On Aug. 1, 1978, Khatari was playing football with a few other brothers on the Adjustment Center secure yard below death row. He tripped and fell hitting his head on a pipe sticking out of the brick wall and was taken to the prison infirmary with a severe head injury. The prison saw immediately that they could not help him on site, but the administration refused to allow him to be taken to a public hospital.
The reasoning they used as an explanation was security. San Quentin prison claimed they could not put together enough security to transport a gravely ill and totally helpless patient, so they watched while he lay there in the prison infirmary for hours until they finally took him to Ross Hospital in Marin for a brain scan. After several more hours passed, he was taken to San Francisco General; but after so many hours of inattention, he was beyond hope.
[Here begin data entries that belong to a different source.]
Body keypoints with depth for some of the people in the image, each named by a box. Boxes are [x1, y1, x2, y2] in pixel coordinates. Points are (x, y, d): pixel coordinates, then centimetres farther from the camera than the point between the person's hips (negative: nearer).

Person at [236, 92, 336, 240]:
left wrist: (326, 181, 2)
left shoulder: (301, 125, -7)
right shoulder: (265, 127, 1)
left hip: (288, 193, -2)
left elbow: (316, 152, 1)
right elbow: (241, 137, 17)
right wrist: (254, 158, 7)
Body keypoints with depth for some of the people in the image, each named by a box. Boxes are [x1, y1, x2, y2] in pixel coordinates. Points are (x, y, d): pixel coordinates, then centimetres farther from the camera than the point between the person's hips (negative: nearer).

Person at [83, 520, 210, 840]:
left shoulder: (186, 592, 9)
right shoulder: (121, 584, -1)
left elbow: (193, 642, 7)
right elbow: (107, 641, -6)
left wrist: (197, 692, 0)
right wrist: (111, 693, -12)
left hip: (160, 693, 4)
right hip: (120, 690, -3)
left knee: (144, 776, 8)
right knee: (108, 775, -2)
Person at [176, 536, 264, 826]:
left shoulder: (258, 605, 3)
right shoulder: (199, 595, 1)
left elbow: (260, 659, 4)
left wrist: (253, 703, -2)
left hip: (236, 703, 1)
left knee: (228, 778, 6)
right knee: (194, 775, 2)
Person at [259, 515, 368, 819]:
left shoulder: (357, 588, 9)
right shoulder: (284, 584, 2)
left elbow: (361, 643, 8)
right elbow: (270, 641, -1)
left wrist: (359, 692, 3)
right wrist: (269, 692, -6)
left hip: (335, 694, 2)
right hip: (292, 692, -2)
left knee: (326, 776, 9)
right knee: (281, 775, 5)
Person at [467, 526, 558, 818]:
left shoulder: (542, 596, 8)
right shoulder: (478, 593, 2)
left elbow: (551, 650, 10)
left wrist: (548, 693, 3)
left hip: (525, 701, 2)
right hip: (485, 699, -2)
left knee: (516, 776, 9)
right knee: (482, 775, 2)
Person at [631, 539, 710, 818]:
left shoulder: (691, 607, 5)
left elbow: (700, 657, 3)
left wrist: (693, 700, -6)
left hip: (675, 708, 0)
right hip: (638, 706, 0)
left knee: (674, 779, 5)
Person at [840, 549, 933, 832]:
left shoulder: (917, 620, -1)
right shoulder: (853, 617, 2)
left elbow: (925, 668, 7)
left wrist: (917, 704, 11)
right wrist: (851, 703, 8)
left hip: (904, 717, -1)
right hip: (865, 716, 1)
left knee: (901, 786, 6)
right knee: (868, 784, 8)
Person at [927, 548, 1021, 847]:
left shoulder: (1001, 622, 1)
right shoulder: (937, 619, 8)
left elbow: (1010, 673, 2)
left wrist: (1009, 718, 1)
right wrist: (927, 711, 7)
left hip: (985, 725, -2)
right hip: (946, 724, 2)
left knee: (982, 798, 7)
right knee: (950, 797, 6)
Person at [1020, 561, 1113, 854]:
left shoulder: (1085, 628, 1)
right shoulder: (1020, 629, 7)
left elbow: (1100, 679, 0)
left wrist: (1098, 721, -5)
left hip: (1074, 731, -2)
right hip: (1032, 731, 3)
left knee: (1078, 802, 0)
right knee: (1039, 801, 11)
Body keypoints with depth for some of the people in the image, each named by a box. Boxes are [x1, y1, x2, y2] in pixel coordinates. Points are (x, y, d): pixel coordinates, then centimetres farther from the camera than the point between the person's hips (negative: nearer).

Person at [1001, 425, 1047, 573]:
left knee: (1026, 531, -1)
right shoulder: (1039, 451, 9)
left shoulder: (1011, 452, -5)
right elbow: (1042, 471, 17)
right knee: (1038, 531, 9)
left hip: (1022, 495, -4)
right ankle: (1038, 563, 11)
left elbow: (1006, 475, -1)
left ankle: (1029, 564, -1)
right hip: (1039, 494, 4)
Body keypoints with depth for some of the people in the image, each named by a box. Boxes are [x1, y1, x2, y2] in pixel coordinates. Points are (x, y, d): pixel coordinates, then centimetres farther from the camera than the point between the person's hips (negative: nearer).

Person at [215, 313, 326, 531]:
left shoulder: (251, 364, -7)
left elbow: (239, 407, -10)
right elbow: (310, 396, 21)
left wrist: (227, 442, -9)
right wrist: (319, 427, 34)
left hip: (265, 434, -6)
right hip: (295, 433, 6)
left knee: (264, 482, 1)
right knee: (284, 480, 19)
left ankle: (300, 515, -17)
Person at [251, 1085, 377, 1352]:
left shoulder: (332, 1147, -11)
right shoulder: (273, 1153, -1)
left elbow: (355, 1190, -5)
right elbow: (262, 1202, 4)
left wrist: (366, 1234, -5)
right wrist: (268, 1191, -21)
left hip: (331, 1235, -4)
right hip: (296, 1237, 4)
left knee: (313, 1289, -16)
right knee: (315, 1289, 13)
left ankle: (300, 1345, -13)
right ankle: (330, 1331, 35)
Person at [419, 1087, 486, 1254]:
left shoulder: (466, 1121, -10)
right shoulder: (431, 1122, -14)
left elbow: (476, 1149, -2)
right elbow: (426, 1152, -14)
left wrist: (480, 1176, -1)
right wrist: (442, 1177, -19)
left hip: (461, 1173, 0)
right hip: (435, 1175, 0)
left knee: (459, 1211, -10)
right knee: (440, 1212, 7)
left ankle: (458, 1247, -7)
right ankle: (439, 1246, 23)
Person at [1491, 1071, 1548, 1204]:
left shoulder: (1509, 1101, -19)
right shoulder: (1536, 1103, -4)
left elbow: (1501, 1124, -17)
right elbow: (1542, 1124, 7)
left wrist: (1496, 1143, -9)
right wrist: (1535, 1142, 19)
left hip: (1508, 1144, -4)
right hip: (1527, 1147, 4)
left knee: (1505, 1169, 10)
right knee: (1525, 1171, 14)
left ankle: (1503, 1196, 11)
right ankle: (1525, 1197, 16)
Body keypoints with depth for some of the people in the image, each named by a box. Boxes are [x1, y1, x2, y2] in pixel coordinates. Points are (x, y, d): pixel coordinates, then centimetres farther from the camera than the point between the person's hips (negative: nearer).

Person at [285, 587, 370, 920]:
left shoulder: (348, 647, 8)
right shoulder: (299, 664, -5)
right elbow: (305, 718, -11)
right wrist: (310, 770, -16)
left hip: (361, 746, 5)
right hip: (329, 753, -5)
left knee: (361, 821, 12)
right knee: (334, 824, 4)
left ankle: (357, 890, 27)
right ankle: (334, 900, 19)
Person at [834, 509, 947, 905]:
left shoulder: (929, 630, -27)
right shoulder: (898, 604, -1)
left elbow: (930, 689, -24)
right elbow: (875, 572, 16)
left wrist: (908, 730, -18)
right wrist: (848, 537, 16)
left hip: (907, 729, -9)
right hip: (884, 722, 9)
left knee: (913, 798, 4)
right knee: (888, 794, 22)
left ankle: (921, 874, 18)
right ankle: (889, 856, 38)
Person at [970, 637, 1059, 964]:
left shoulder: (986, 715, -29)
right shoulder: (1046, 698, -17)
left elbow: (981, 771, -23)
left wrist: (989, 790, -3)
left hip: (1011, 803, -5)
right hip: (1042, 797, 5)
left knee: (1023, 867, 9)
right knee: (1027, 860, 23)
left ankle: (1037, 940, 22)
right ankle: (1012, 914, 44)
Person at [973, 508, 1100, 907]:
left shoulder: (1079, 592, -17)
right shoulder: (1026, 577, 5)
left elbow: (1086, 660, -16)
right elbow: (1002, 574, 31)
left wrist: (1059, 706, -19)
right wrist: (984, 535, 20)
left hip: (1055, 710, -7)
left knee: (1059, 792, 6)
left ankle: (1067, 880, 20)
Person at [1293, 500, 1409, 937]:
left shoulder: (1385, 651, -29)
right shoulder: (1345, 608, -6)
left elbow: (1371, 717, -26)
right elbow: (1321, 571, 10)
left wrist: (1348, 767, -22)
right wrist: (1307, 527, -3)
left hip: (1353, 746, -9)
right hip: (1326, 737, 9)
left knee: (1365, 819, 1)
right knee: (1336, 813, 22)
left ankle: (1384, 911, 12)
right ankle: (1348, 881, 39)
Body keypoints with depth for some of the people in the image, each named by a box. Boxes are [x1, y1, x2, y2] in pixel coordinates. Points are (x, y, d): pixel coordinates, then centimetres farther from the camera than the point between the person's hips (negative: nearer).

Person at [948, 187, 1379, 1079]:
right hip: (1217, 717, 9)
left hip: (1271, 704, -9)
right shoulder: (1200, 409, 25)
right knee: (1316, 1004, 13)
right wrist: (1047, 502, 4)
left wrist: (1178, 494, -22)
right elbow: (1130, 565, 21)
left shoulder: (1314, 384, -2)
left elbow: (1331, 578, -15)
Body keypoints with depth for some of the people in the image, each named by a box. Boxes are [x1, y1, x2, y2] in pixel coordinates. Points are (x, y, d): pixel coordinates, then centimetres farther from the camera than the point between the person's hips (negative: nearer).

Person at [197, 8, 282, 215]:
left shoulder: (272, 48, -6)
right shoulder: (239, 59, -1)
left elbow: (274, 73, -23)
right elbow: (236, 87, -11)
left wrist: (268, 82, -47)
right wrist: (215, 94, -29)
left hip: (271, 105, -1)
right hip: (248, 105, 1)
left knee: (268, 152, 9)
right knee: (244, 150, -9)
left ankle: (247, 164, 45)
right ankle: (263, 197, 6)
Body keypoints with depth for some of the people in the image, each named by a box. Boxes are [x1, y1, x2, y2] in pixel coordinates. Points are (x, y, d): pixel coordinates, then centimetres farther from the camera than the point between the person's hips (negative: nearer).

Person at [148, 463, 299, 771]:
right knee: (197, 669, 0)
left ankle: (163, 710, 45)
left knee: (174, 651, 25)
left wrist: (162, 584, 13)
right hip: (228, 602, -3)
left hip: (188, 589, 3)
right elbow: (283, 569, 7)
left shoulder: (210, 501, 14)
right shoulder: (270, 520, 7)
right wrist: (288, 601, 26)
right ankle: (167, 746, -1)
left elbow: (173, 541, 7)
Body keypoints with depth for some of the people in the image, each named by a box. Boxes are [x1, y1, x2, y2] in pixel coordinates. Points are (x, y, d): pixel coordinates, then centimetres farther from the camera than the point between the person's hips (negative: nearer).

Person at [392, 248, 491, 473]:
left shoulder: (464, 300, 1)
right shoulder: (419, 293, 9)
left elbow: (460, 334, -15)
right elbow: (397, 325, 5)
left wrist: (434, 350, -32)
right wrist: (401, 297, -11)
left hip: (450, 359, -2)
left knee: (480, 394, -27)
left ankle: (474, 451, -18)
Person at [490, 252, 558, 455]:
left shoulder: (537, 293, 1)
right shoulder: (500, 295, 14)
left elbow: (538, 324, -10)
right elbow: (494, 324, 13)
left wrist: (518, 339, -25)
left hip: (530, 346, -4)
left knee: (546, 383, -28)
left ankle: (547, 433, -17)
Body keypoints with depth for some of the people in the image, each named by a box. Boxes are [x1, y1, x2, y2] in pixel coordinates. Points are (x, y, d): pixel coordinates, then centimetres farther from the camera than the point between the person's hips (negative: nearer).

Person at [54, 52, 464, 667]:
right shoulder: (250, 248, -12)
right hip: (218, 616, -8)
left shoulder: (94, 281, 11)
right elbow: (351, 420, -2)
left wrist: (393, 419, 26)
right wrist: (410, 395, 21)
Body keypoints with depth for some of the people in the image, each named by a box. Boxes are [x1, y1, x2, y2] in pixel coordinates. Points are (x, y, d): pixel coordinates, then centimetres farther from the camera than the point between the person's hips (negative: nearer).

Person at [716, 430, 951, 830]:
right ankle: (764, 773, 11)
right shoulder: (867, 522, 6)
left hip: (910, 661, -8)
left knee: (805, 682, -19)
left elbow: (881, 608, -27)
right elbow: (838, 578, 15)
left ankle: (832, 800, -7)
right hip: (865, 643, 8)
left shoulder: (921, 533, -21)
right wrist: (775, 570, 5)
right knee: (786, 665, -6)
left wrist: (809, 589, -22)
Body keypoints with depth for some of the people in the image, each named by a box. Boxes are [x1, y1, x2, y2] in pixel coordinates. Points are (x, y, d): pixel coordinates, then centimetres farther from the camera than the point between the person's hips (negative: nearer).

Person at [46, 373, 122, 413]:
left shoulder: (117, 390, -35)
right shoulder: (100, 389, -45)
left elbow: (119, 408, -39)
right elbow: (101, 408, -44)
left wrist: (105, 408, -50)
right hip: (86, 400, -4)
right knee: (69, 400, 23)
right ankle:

To say we were devastated is nowhere near what was felt by those who loved and respected him. We turned our grief and anger into positive motion and set about working on making sure the world outside understood why he died.
The most critical problem with existing in a vacuum is getting information out of it intact. Our vacuum consisted of years in which we were dealt every cruelty imaginable while those brothers standing firm beside us perished along the way.
To maintain the integrity of those years, to acknowledge the significance of those we lost and why, to move it all forward in a manner that focused on awareness and a faster, more universal response – those are the true reasons why our cultural Black Prison Movement began, endured and continued to function no matter the adversity.
To have a voice that could be heard clearly and distinctly. To ensure our communal spirit not only permeated the confines we endured but was appreciated and found conducive by the communities we had left as unaware youth.
Our torment was a Blackness that lived, breathed death and agony while systematically crushing all hope of reprieve. Black was our prison journey, this Black Prison Movement that spawned so much and inspired so many, Black was our future and who we were in that moment.
August as a month of the calendar year held little significance, but in that month lives of untold significance and potential were cruelly and maliciously torn from us. August was now the designation and symbol of both our painful loss and determined rebirth.
Black August epitomized African captives standing firm acknowledging a calamitous journey and moving forward unbroken. We created the Black August Organizing Committee to show the outside world the best of what we had through extreme adversity learned and the new men we had become.
We sang the praises of our fallen leaders, teachers and brothers and sisters by the examples we set working in the community. We worked to build healthy communities by planting fresh produce gardens in back yards through the East Bay while educating the people to the nature of prison life for Africans.
We championed issues that directly touched the communities, all the while maintaining the connection of inside and out. We spread the word and the true name of our tormentor behind the walls.
The California Department of Corrections and their minions are subsidiaries of the national behemoth, the Prison Industrial Complex. This is how and why Black August was conceived and created and why it continues to this day. Black August Resistance!